This repository is based on my research paper titled "A Machine Learning Approach to Classify Anti-social Bengali Comments on Social Media". The paper is accepted by IEEE. You can found this paper in the following link: https://ieeexplore.ieee.org/document/9836407.
Here, you can found the basic coding part of the research. We have collected 7000+ bengali comments from social media. Please see the dataset folder.
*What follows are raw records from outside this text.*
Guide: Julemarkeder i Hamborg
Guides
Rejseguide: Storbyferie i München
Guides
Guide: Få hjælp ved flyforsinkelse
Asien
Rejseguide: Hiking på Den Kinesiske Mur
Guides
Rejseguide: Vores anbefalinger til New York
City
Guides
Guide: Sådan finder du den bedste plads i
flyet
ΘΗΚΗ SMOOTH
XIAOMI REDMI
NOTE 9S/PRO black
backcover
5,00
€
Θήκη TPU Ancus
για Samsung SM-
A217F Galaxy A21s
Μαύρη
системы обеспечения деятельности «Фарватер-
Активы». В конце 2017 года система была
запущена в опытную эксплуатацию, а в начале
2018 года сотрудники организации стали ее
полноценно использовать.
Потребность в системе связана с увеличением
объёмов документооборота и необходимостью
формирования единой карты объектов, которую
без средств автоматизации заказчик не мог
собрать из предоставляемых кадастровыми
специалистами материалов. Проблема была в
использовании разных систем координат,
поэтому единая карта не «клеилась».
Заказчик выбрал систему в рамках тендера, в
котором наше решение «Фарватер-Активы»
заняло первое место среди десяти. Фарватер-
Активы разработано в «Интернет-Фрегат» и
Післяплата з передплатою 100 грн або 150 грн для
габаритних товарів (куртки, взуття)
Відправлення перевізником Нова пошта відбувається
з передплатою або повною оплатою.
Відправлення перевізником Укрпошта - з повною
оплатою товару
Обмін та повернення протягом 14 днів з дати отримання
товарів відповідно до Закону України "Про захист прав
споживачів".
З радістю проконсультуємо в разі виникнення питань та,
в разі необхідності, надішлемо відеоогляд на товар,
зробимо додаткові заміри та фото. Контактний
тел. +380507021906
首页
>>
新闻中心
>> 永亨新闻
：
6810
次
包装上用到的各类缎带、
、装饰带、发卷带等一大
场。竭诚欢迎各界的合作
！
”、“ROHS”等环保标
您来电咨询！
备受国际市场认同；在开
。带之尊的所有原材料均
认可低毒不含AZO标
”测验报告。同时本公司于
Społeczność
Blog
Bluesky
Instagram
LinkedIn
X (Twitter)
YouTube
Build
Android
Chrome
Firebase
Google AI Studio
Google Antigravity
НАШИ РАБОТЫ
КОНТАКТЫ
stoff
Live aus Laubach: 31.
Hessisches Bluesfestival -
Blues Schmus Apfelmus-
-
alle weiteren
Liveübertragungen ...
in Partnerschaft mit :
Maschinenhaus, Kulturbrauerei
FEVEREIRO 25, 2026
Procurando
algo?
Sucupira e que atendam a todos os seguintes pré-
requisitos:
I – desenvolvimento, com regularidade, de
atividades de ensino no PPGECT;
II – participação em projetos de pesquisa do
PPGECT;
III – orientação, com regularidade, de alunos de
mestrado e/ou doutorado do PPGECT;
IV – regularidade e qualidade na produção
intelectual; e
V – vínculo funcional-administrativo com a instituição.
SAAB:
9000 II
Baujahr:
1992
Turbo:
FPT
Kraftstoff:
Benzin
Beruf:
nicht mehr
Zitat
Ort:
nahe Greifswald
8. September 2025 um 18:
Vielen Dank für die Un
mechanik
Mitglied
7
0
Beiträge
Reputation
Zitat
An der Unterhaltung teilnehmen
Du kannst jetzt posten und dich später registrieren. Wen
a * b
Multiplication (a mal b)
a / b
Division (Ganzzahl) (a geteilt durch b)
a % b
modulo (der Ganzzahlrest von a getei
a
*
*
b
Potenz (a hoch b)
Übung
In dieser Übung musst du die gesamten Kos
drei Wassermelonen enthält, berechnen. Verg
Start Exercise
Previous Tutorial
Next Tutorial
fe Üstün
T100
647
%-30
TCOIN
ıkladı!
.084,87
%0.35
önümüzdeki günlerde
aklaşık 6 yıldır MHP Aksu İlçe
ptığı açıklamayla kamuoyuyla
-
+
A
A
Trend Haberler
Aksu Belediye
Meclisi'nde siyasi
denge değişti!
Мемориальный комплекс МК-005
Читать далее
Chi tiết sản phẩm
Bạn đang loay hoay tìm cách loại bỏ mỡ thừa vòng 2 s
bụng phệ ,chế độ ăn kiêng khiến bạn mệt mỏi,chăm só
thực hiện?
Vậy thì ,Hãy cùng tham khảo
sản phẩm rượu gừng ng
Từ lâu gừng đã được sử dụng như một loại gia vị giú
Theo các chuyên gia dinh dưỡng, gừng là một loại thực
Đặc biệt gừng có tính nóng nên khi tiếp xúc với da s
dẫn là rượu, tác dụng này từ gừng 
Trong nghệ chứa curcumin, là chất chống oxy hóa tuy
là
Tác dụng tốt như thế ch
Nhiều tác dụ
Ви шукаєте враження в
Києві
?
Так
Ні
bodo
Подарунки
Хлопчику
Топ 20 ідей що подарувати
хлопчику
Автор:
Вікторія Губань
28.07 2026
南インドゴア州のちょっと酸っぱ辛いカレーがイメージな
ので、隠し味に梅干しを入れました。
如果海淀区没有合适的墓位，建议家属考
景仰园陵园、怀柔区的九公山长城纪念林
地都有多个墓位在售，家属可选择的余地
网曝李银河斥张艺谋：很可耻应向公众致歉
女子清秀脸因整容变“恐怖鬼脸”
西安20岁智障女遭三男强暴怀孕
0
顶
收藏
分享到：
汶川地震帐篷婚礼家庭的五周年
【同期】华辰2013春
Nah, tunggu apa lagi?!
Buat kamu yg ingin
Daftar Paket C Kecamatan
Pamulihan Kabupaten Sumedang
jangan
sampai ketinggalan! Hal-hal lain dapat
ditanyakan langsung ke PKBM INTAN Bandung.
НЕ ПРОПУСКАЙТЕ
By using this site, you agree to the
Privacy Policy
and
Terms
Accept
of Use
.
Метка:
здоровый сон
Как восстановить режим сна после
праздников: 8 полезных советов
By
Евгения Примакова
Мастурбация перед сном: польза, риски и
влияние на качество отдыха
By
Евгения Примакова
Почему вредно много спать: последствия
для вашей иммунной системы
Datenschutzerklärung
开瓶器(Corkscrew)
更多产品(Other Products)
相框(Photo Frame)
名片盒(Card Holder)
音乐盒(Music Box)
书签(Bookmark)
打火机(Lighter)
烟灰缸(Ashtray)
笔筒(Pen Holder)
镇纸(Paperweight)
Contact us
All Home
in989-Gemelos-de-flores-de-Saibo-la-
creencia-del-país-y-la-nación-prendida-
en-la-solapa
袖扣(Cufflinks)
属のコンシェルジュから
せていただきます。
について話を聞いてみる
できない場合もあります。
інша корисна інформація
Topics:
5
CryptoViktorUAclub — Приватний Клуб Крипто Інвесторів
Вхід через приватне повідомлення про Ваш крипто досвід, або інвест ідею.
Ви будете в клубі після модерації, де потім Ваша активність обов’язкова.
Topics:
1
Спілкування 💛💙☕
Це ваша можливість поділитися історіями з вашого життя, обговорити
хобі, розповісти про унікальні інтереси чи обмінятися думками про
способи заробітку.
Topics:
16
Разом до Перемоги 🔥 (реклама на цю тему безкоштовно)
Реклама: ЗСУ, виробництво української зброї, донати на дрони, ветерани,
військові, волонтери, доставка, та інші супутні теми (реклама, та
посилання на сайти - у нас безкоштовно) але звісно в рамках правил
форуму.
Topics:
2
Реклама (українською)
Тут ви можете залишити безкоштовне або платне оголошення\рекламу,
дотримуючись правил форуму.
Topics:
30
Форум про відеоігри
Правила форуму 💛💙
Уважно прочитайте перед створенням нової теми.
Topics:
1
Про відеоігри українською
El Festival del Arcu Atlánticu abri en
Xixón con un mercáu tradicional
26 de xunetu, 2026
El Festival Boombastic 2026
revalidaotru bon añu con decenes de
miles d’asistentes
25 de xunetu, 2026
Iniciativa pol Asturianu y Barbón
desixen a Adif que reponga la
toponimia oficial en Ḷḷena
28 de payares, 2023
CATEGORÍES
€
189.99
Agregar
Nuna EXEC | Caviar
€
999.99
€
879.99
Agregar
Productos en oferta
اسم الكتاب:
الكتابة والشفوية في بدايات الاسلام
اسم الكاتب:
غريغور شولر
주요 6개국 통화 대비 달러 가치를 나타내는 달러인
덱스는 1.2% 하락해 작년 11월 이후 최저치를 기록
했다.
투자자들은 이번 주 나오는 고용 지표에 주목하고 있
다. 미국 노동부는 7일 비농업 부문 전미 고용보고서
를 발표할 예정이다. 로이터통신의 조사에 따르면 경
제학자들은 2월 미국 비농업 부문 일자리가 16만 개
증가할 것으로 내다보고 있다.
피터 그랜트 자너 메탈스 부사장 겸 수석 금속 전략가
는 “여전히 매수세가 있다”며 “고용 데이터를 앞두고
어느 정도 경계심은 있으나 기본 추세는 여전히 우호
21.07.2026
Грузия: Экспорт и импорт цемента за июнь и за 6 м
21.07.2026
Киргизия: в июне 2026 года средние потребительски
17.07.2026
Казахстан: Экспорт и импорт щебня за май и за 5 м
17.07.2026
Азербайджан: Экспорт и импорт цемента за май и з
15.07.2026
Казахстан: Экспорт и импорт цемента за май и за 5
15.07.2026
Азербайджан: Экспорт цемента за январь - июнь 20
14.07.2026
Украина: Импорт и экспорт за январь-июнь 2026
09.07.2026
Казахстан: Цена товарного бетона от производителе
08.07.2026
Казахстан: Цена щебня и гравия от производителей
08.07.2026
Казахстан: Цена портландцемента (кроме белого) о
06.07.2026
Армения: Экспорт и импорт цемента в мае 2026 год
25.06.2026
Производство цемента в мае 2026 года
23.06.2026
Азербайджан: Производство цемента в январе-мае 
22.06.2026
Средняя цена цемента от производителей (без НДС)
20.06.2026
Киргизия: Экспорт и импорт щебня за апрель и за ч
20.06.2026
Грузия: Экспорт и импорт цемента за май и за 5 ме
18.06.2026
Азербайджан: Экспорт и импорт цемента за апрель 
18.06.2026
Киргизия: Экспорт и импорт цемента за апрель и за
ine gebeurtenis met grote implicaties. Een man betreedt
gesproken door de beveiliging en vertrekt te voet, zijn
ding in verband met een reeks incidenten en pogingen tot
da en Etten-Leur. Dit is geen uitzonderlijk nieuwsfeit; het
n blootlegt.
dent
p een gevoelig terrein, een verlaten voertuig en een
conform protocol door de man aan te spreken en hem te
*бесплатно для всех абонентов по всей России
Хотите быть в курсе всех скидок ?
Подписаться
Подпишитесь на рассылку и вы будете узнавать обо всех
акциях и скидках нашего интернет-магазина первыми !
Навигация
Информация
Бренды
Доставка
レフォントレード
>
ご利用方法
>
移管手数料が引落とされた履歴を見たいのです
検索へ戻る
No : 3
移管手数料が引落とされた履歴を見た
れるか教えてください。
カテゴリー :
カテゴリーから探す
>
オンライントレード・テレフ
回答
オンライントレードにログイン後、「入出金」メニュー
- Comments: Collect preprocessed comments from social media
- Annotation: Annotated the comments as social or anti-social
- Building Model Using the data, build a ML model
- Classification Model can classify the new comments
-
“আর ভারতে যাইয়া পুজোর উদ্বোধন করে আসো"
(Travel to India to inaugurate Puja.)
-Although no obscene words are used in this sentence, it offends a community's religious emotions. So, it is an anti-social comment. -
“হিরো কনডম সবসময় এক নাম্বার"
(Hero condom is always number one.)
-Here no slang word is used or no one is dehumanized. So, it is not an anti-social comment. -
"মা হিসেবে আপনি জাতির গর্ব কারণ আপনার সন্তানকে আপনি অনেকগুলা বাবা উপহার দিয়েছেন"
(As a mother you are the pride of the nation because you have given many fathers to your child.)
-In this scenario, an individual character such as a mother was questioned, which is not socially acceptable. Hence this is termed as anti-social. -
“এটা ই যেন শেষ আন্দোলন হয়"
(Hope it will be the last movement.)
-It yearned for the end of a movement indicating peace. which is socially acceptable.
- Comments on social media were analysed based on socially acceptable or not rather than sentiment analysis.
- Made a dataset containing 2000 Bengali comments collected from popular social media.
- Applied 5 traditional and modern machine learning algorithms and compared the performance of the models based on these algorithms
- Built N-Gram (uni-gram, bi-gram, and tri-gram) language models.